No segundo trimestre, o primeiro inteiramente sob os efeitos da crise sanitária, a produtividade do judiciário trabalhista caiu 60% na comparação com o mesmo período do ano passado, como a Folha de S. Paulo mostrou em agosto. Caiu também o volume de novas ações – a redução foi de 11% no primeiro semestre e de 19,7%, no período de abril a junho.
No TRT-15, a redução foi de 13% entre os novos processos e de 40% no número de julgamentos no primeiro semestre.
“Suspendemos os prazos processuais e boa parte das audiências no primeiro grau em 20 de março. Retomamos apenas em 4 de maio, de maneira gradual. Isso impactou o número de processos solucionados nessa instância”, diz a presidente do tribunal.
Entretanto, ela considera a queda temporária. O número menor de novas ações, afirma, está ligado a aplicação de políticas de distanciamento social. Fora do ambiente tradicional de trabalho, os profissionais deixaram de ter horas extras e adicionais, por exemplo.
“Com esse isolamento, acabou por diminuir o volume de reclamações dessa matéria que era mais corriqueira trabalhista”, diz.
O número de sentenças também deve subir, segundo a desembargadora, pois somente agora as pautas das varas trabalhistas estão sendo normalizadas, com a realização das audiências telepresenciais.
Por outro lado, afirma, já houve a percepção de um aumento de ao menos 20% nas ações por questões decorrentes da pandemia.
São pedidos de fornecimento de EPIs (Equipamentos de Proteção Individual), testagem para coronavírus, afastamento de profissionais da saúde pertencentes a grupos de risco e questões previstas na CLT (Consolidação das Leis do Trabalho), como a liberação de FGTS.
Para a presidente do tribunal da 15ª Região, a flexibilização da legislação trabalhista para conter demissões começa a mostrar efeito sobre o judiciário, uma vez que as regras são complexas, gerando interpretações diversas.
“No calor da coisa, a empresa coloca o empregado em situações que não correspondem ao que está permitido. Tem que ter prazo, ter que ter uma adequação do trabalho. É tudo muito novo”, diz.
Outro movimento relevante para a enxurrada de novas ações virá das demissões.
“A gente sabe que muitos empregadores ficaram em situações extremamente delicadas financeiramente e outros até tiveram seus negócios encerrados por não conseguir sobreviver a tanto tempo de crise. Tudo isso vai gerar um comando processual”, afirma a desembargadora.

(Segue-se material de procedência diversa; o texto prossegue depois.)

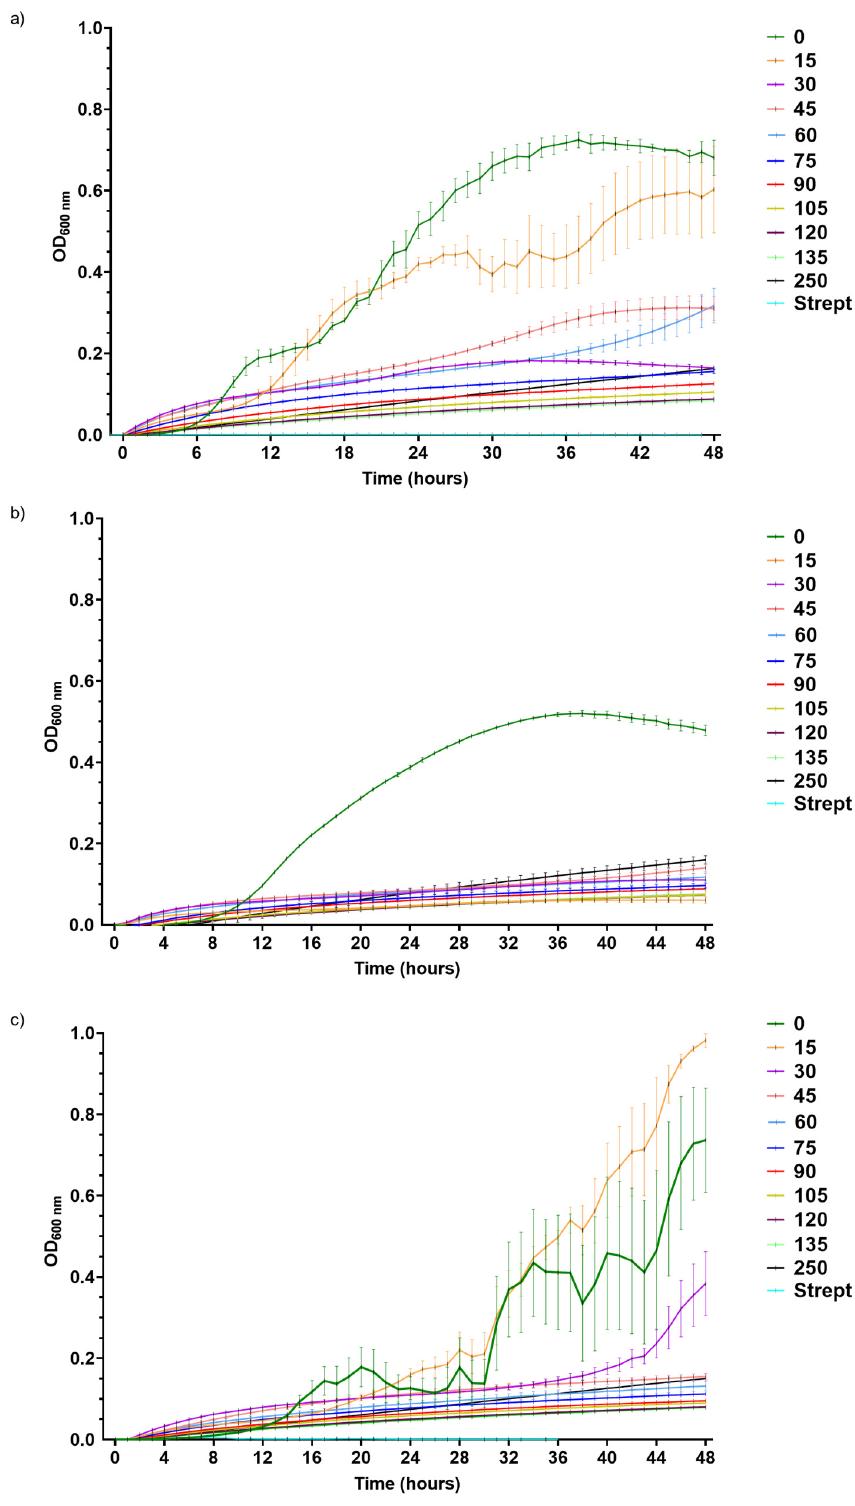
Figure 1. Growth curves of Pseudomonas syringae pv. tomato DC3000 ( a ), Xanthomonas euvesicatoria LMG 905 ( b ), and Clavibacter michiganensis michiganensis LMG 7333 ( c ) incubated for 48 h in different concentrations of the dried eucalyptus leaf extract (0, 15, 30, 45, 60, 75, 90, 105, 120, 135, and 250 g L − 1 ) prepared in MH medium. Streptomycin (Strept) was used as a control of growth inhibition (50 µg mL − 1 ). Each value indicates the average of three independent determinations.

“Muitas empresas tiveram que fechar as portas e, muitas vezes, sem condição financeira de arcar”, afirmou.
Gisela diz que as centrais de conciliação terão papel importante para atender o volume processual do pós-pandemia – e elas também deverão ficar sobrecarregadas.
“Os 15 núcleos (de conciliação) vão trabalhar para que ninguém saia lesado, que dê oportunidade para esse empregador que está passando por uma situação financeira extremamente difícil pagar, e também para que o empregado não fique sem receber nada.”
De janeiro a julho, 16.828 audiências foram realizadas, das quais resultaram 7.913 acordos, num total de R$ 464,9 milhões em verbas trabalhistas acertadas.
O tribunal regional da 2ª Região, na Capital, afirmou em nota que atuou durante a maior parte do primeiro semestre em regime especial de teletrabalho em “meio a uma pandemia cujo epicentro inicial foi exatamente a área de jurisdição do TRT-2”.
“Naturalmente, alguns números foram impactados, mas o TRT-2 segue sendo o tribunal com os números mais altos, o que é o esperado, haja vista seu porte.”